Goal of the exercise:
Go through the entries below and collect each line with the string "Horsemanship" in it.

Dataset entries

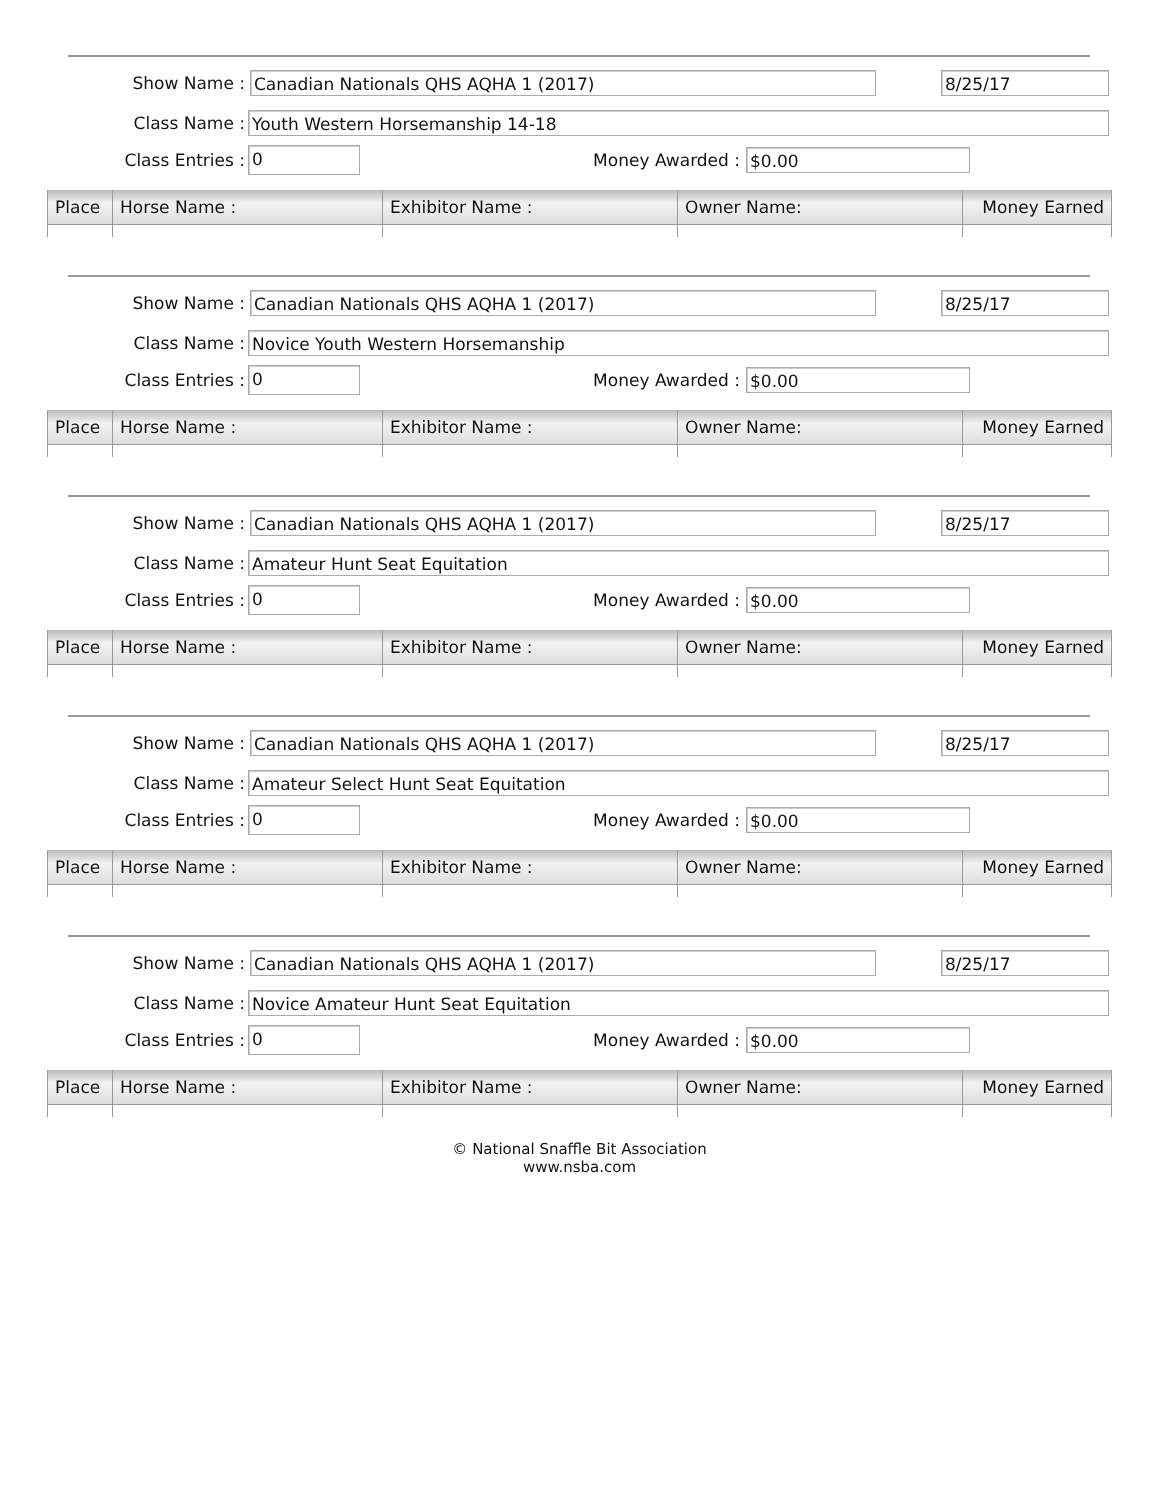Show Name :
Canadian Nationals QHS AQHA 1 (2017) 8/25/17
Class Name :
Youth Western Horsemanship 14-18
Class Entries :
0
Money Awarded :
$0.00
| Place | Horse Name : | Exhibitor Name : | Owner Name: | Money Earned |
| --- | --- | --- | --- | --- |
Show Name :
Canadian Nationals QHS AQHA 1 (2017) 8/25/17
Class Name :
Novice Youth Western Horsemanship
Class Entries :
0
Money Awarded :
$0.00
| Place | Horse Name : | Exhibitor Name : | Owner Name: | Money Earned |
| --- | --- | --- | --- | --- |
Show Name :
Canadian Nationals QHS AQHA 1 (2017) 8/25/17
Class Name :
Amateur Hunt Seat Equitation
Class Entries :
0
Money Awarded :
$0.00
| Place | Horse Name : | Exhibitor Name : | Owner Name: | Money Earned |
| --- | --- | --- | --- | --- |
Show Name :
Canadian Nationals QHS AQHA 1 (2017) 8/25/17
Class Name :
Amateur Select Hunt Seat Equitation
Class Entries :
0
Money Awarded :
$0.00
| Place | Horse Name : | Exhibitor Name : | Owner Name: | Money Earned |
| --- | --- | --- | --- | --- |
Show Name :
Canadian Nationals QHS AQHA 1 (2017) 8/25/17
Class Name :
Novice Amateur Hunt Seat Equitation
Class Entries :
0
Money Awarded :
$0.00
| Place | Horse Name : | Exhibitor Name : | Owner Name: | Money Earned |
| --- | --- | --- | --- | --- |
© National Snaffle Bit Association
www.nsba.com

Task output:
Youth Western Horsemanship 14-18
Novice Youth Western Horsemanship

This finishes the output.